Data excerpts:
┏━━
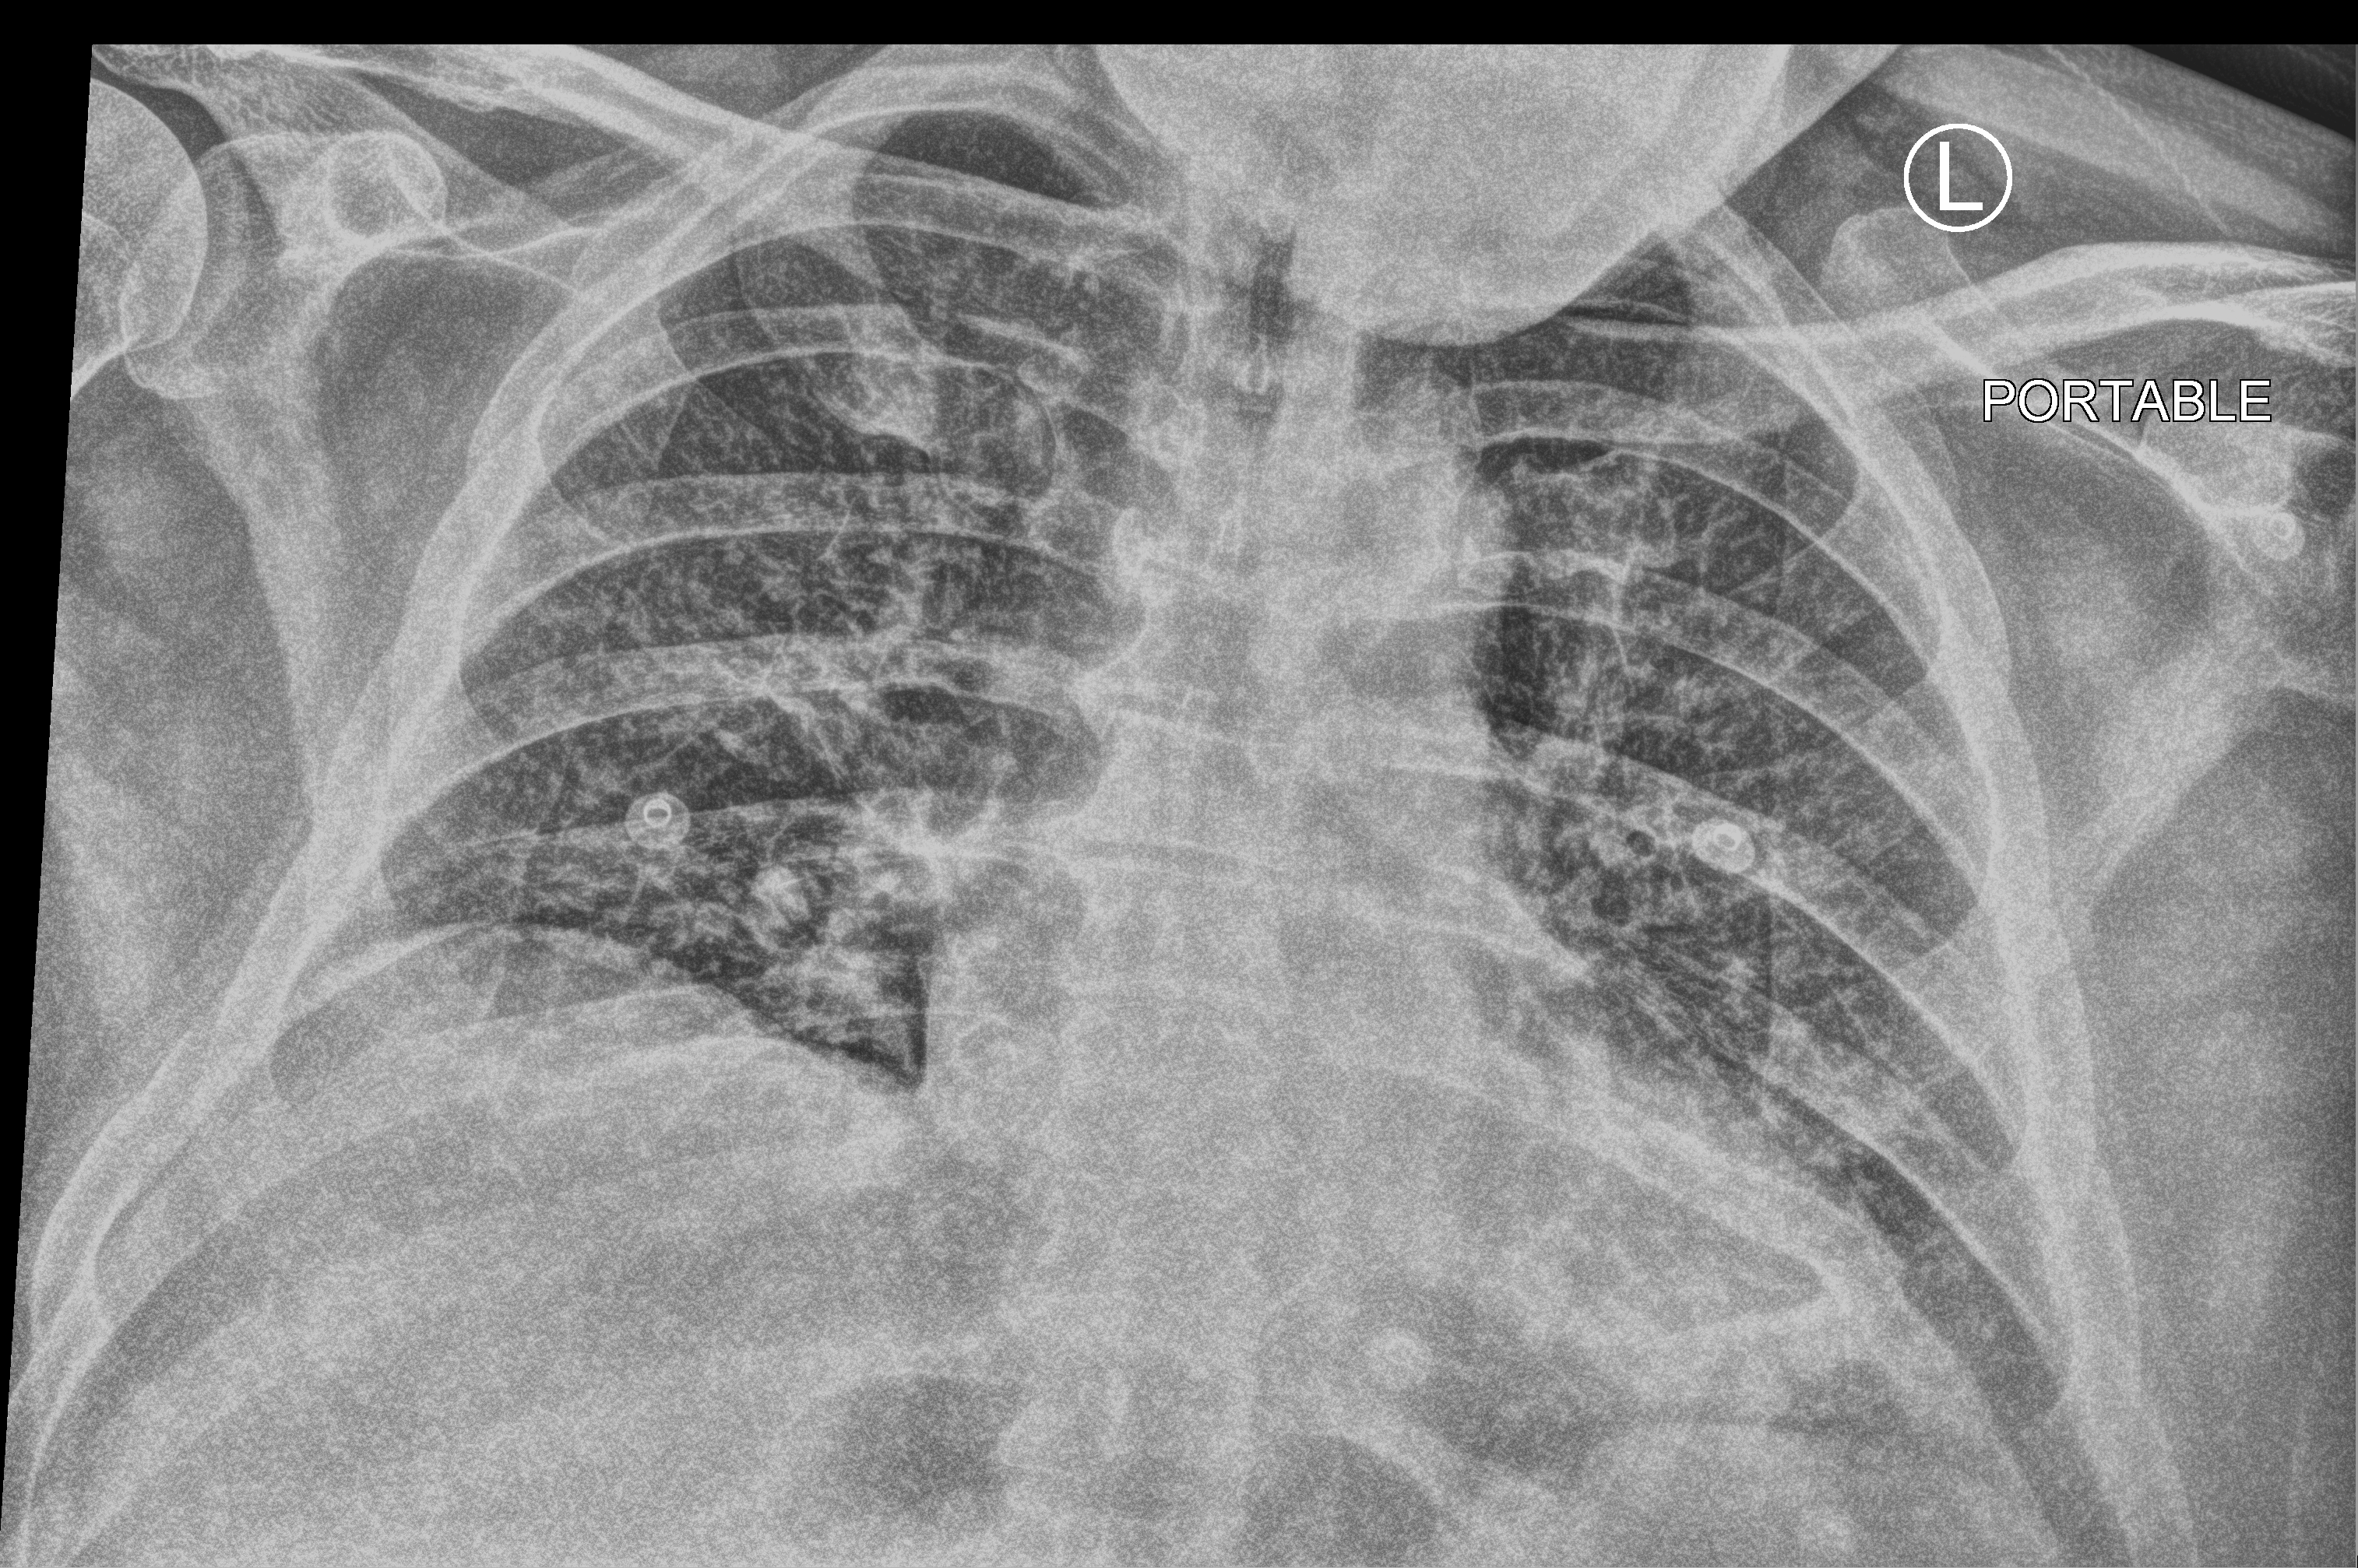
Chest X-ray (portable), anteroposterior (AP) projection. Patient hospitalised with COVID-19; male, aged 60–74 years.
Hospital-stay facts (about this admission, not read from this image; timing relative to this image not recorded):
- admitted to intensive care during this hospital stay: no
- smoking status (admission record): former
- mechanically ventilated during this hospital stay: no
┗━━
■ **Brief**: From the line containing "- smoking status (admission record): former" to the last line of the data above, copy each line exactly and add nothing.

■ **Response below**:
- smoking status (admission record): former
- mechanically ventilated during this hospital stay: no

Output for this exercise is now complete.